The Arab League is to approach the United Nations Security Council to take immediate action to protect the civilians in Syria.
The Arab League is to approach the United Nations Security Council to take immediate action to protect the civilians in Syria.
“The Arab League will assign its Arab representatives in the UN Security Council in the meeting set to take place May 5 to ask the Security Council to protect Syrian civilians immediately,” a final statement said after an Arab League meeting.
The final statement dropped a reference included in an earlier draft seen by Reuters news agency to Chapter 7 of the Security Council charter, which allows it to authorize actions ranging from diplomatic and economic sanctions to military intervention.

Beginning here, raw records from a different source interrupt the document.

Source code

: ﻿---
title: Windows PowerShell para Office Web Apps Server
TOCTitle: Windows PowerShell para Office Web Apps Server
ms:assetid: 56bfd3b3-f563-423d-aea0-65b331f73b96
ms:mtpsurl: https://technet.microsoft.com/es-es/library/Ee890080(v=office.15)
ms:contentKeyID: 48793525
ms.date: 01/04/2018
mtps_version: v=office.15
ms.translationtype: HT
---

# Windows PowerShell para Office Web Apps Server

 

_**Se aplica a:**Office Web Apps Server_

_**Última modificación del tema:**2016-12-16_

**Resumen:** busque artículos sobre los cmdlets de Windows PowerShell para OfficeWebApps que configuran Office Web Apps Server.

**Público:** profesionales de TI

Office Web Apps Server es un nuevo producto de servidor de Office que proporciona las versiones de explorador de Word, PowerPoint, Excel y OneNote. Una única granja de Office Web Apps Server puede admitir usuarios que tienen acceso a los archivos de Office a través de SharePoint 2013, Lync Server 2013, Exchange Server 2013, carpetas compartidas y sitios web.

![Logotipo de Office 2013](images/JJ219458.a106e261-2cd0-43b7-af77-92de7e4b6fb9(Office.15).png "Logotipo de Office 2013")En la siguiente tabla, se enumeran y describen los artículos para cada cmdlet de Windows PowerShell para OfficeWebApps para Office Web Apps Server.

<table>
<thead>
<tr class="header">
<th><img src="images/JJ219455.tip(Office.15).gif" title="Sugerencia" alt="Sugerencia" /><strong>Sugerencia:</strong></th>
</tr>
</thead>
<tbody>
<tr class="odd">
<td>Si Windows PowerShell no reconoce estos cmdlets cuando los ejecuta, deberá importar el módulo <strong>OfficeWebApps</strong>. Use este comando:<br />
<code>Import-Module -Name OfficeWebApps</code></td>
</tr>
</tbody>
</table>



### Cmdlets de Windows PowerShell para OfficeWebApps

Earlier, Arab League chief Nabil al-Arabi yesterday said he had asked UN Secretary General Ban Ki-moon to expedite the dispatching of observers to Syria to monitor the ceasefire.
“The UN is faltering on sending the observers to Syria”, al-Arabi told the opening session of a meeting of Arab foreign ministers in Cairo. “Violence and killing have not stopped in Syria”.
He proposed that Ban send military observers who are currently serving in UN missions in the Middle East.
Arab ministers were discussing the situation in Syria, two weeks after the UN-brokered ceasefire came into effect, according to sources at the pan-Arab bloc.
Earlier this week in New York, UN peacekeeping officials noted that 11 of the intended 30-strong advance team of unarmed military observers to monitor the April 12 ceasefire were already on the ground.
The UN said the rest of the advance team and the chief military observer will arrive in Syria on Monday.
On Saturday, the Security Council expanded the UN observer force to 300, the first 100 to be deployed within a month.